“A de facto plebiscite already seems to have taken place there. Kashmiris appear to have voted with untiring throats, with eyes destroyed or deformed by pellets, and with bodies willing to fall to the ground for what the heart desires. And the vote seems to be for azadi.” This is what Rajmohan Gandhi, an academic and the grandson of Mahathma Gandhi wrote in the Economic Times on September 19, 2016. Independent researchers have cast serious doubts as to the legitimacy of Kashmir’s accession to India as that occurred only after the Indian armed forces had landed in Srinagar. The document of accession itself is missing from the archives. Since then, India has brazenly defied all UN resolutions calling for plebiscite in Kashmir
The killing of Burhan Wani in July 2016, the 22 year-old charismatic poster-boy of Hizbul Mujahideen (indigenous militant group), whose presence on social media had earned him a huge following, led to a widespread movement of the Kashmiri youth demanding azadi or freedom. This stone-pelting indigenous movement of the youth, who constitute 68% of the population, was mowed down by pellets; more than a thousand sustained eye injuries while 89 were killed, according to a BBC news report of 28 October, 2016.

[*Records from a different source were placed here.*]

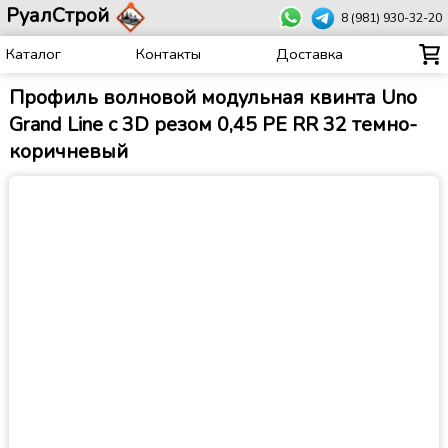
РуалСтрой
8 (981) 930-32-20
Каталог
Контакты
Доставка
Профиль волновой модульная квинта Uno
Grand Line c 3D резом 0,45 PE RR 32 темно-
коричневый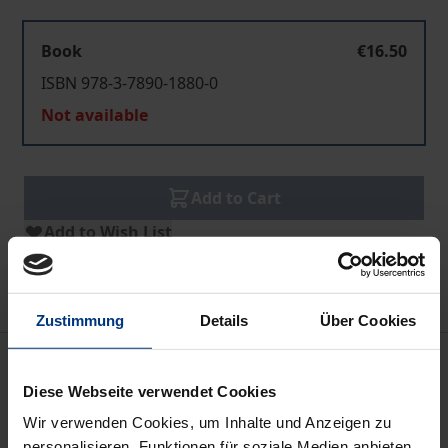
Book
€16.50
ISBN 978-3-7890-1880-0
Not available
Add to Cart
Add to Wish List
Delivery cost notice
Zustimmung
Details
Über Cookies
Bibliographical data
Diese Webseite verwendet Cookies
Wir verwenden Cookies, um Inhalte und Anzeigen zu
Edition
personalisieren, Funktionen für soziale Medien anbieten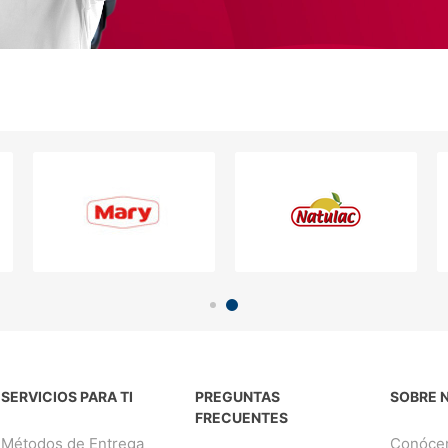
SERVICIOS PARA TI
PREGUNTAS
SOBRE 
FRECUENTES
Métodos de Entrega
Conóce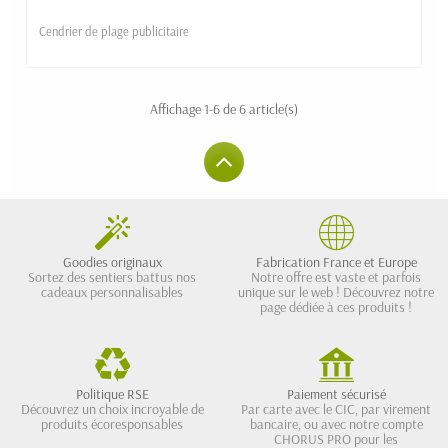
Cendrier de plage publicitaire
Affichage 1-6 de 6 article(s)
Goodies originaux
Fabrication France et Europe
Sortez des sentiers battus nos
Notre offre est vaste et parfois
cadeaux personnalisables
unique sur le web ! Découvrez notre
page dédiée à ces produits !
Politique RSE
Paiement sécurisé
Découvrez un choix incroyable de
Par carte avec le CIC, par virement
produits écoresponsables
bancaire, ou avec notre compte
CHORUS PRO pour les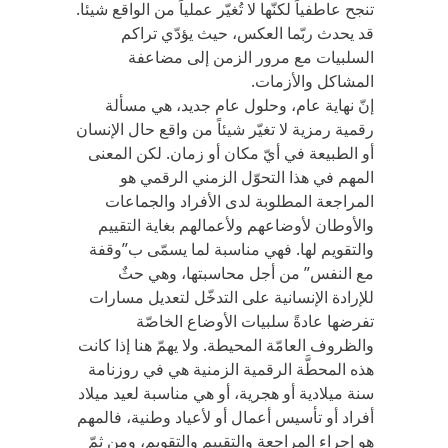
تنجح عاطفياً لكنّها لا تُغيّر عملياً من الواقع شيئا.
قد يحدث ربّما العكس، حيث يؤدّي تراكم
السلبيات مع مرور الزمن إلى مضاعفة
المشاكل والأزمات.
إنّ نهاية عام، وحلول عام جديد، هي مسألة
رقمية رمزية لا تغيّر شيئاً من واقع حال الإنسان
أو الطبيعة في أيّ مكان أو زمان. لكن المعنى
المهم في هذا التحوّل الزمني الرقمي هو
المراجعة المطلوبة لدى الأفراد والجماعات
والأوطان لأوضاعهم ولأعمالهم بغاية التقييم
والتقويم لها. فهي مناسبة لما يسمّى ب”وقفة
مع النفس” من أجل محاسبتها، وهي حثٌ
للإرادة الإنسانية على التدخّل لتعديل مسارات
تفرضها عادةً سلبيات الأوضاع الخاصّة
والظروف العامّة المحيطة. ولا يهمّ هنا إذا كانت
هذه المحطَّة الرقمية الزمنية هي في روزنامة
سنة ميلادية أو هجرية، أو هي مناسبة لعيد ميلاد
أفراد أو تأسيس أعمال أو لأعياد وطنية، فالمهم
هو إجراء المراجعة والتقييم والتقويم، ومن ثمّ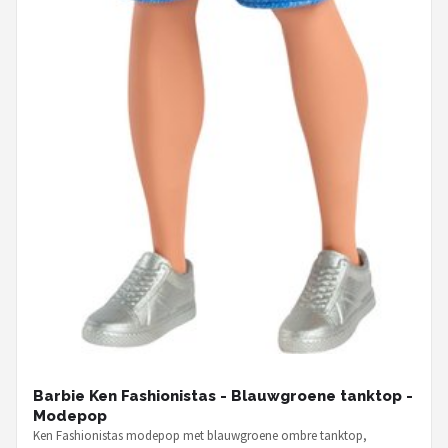
Barbie Ken Fashionistas - Blauwgroene tanktop -
Modepop
Ken Fashionistas modepop met blauwgroene ombre tanktop,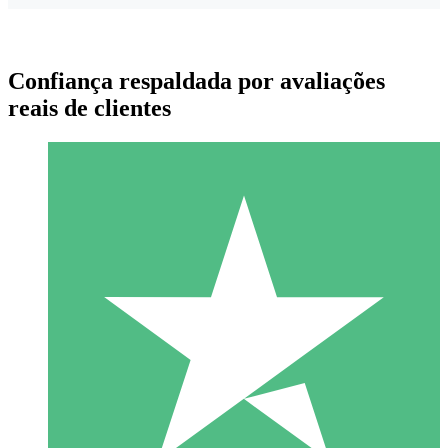
Confiança respaldada por avaliações
reais de clientes
Pacotes de Créditos Individuais
Pague conforme o uso com créditos de download. Sem
compromisso mensal.
1 Download
10
US$
00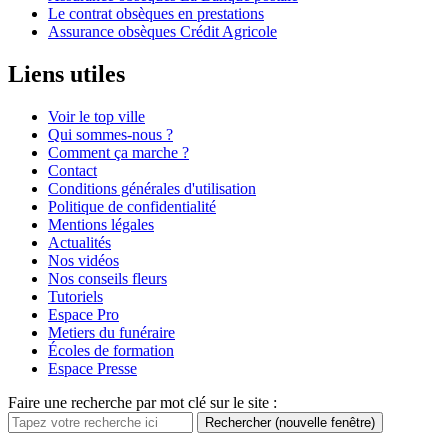
Le contrat obsèques en prestations
Assurance obsèques Crédit Agricole
Liens utiles
Voir le top ville
Qui sommes-nous ?
Comment ça marche ?
Contact
Conditions générales d'utilisation
Politique de confidentialité
Mentions légales
Actualités
Nos vidéos
Nos conseils fleurs
Tutoriels
Espace Pro
Metiers du funéraire
Écoles de formation
Espace Presse
Faire une recherche par mot clé sur le site :
Rechercher
(nouvelle fenêtre)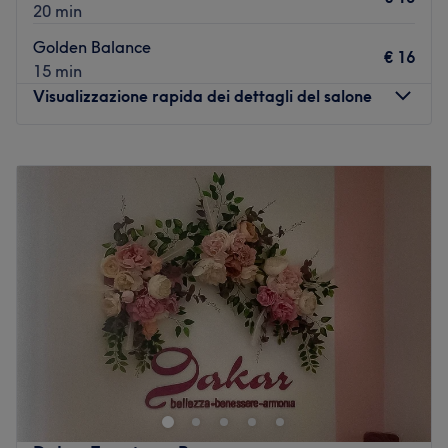
20 min
Golden Balance
€ 16
15 min
Visualizzazione rapida dei dettagli del salone
Lunedì
Chiuso
Martedì
10:30
–
19:00
Mercoledì
10:30
–
19:00
Giovedì
10:30
–
19:00
Venerdì
10:30
–
19:00
Sabato
08:00
–
15:00
Domenica
Chiuso
Pro Nails Crema 2 è il salone a Crema, in provincia di
Cremona, dove puoi finalmente regalarti una pausa e
dedicare del tempo alla cura e alla bellezza delle tue
unghie. Lasciati coccolare da trattamenti personalizzati e
attenti a ogni dettaglio, pensati per valorizzare il tuo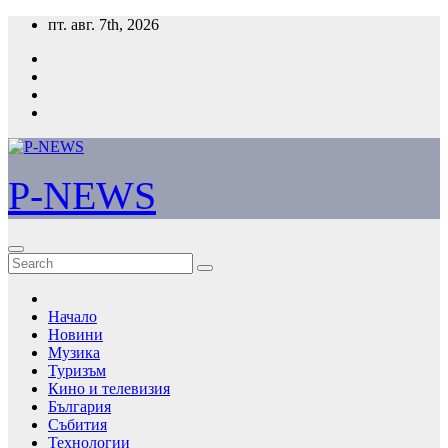
Skip
пт. авг. 7th, 2026
to
content
P-NEWS
Начало
Новини
Музика
Туризъм
Кино и телевизия
България
Събития
Технологии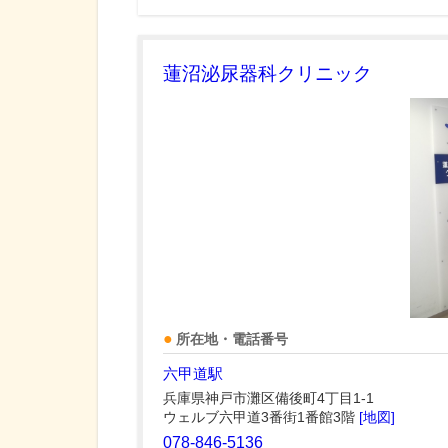
蓮沼泌尿器科クリニック
所在地・電話番号
六甲道駅
兵庫県神戸市灘区備後町4丁目1-1
ウェルブ六甲道3番街1番館3階
[地図]
078-846-5136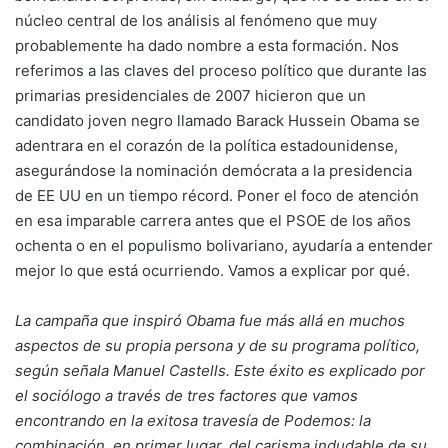
núcleo central de los análisis al fenómeno que muy
probablemente ha dado nombre a esta formación. Nos
referimos a las claves del proceso político que durante las
primarias presidenciales de 2007 hicieron que un
candidato joven negro llamado Barack Hussein Obama se
adentrara en el corazón de la política estadounidense,
asegurándose la nominación demócrata a la presidencia
de EE UU en un tiempo récord. Poner el foco de atención
en esa imparable carrera antes que el PSOE de los años
ochenta o en el populismo bolivariano, ayudaría a entender
mejor lo que está ocurriendo. Vamos a explicar por qué.
La campaña que inspiró Obama fue más allá en muchos
aspectos de su propia persona y de su programa político,
según señala Manuel Castells. Este éxito es explicado por
el sociólogo a través de tres factores que vamos
encontrando en la exitosa travesía de Podemos: la
combinación, en primer lugar, del carisma indudable de su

A team of concerned citizens, led by Yashwant Sinha, a senior BJP leader and a former External Affairs Minister, led the delegation which visited Kashmir twice and published its report in January 2017. The Concerned Citizens Group besides Sinha, consisted of Wajahat Habibullah (former Chairman of National Minorities Commission), Air Vice Marshal (Retd.) Kapil Kak, Bharat Bhushan (Editor, CatchNews) and Sushobha Barve (Executive Program Director of Centre for Dialogue and Reconciliation-CDR) as members. The Sinha Report’s recommendations have challenged the decades old position of the Indian Establishment on Kashmir, declaring that the Kashmiris sees it as a political problem, requiring a political solution, while the Indian state is unable to view it outside the national security frame-work. The Report has advised dialogue with the All Parties Hurriyat Conference, Pakistan, and even Syed Salahuddin, the leader of Hizbul Mujahideen. More interestingly, the Report has advised against opposing the CPEC, as Kashmiris regard it as reviving of the old Silk Route.
The Report recommends improving the human rights situation, because the response of the youth to an attempt to maim and blind them into submission, has only led to their celebration of martyrdom. Kashmiris comment that the last great hope was Vajpayee’s suggestion that the Kashmir problem should be solved “within the ambit of humanity”, a point of view very alien to the present Indian government.
A doctor recalled to Al Jazeera his experiences in dealing with patients:
“I received a patient from Kupwara [North Kashmir]. He was hit in both eyes, and we put him on a table to work on him. I gave him a local anesthetic, and so he was very much aware of what was taking place. He asked me: 'Doctor, will I be able to see again?' I assessed the situation in both eyes. The injuries were very grievous, and so I kept silent. He understood, and it was heartbreaking. He said: ‘So I donate both my eyes to the people of Kashmir, particularly to those who can see, yet they are blind. I donate my eyes to the resistance.' That couplet has stayed with me.”
The confrontation between the people and the occupying force of no less than 600,000, is expected to get worse in the spring of 2017. Chief Minister Mehbooba Mufti is aware that the status quo in Kashmir is becoming increasingly untenable, and responding to the news that CPEC will be passing through Azad Kashmir, she has suggested that Indian Kashmir should open up to Central Asia and create an Indian equivalent of CPEC. As the Indian narrative on Kashmir is categorically rejected by Kashmiris, the time has come for the Indian state to think in terms of beating swords into ploughshares.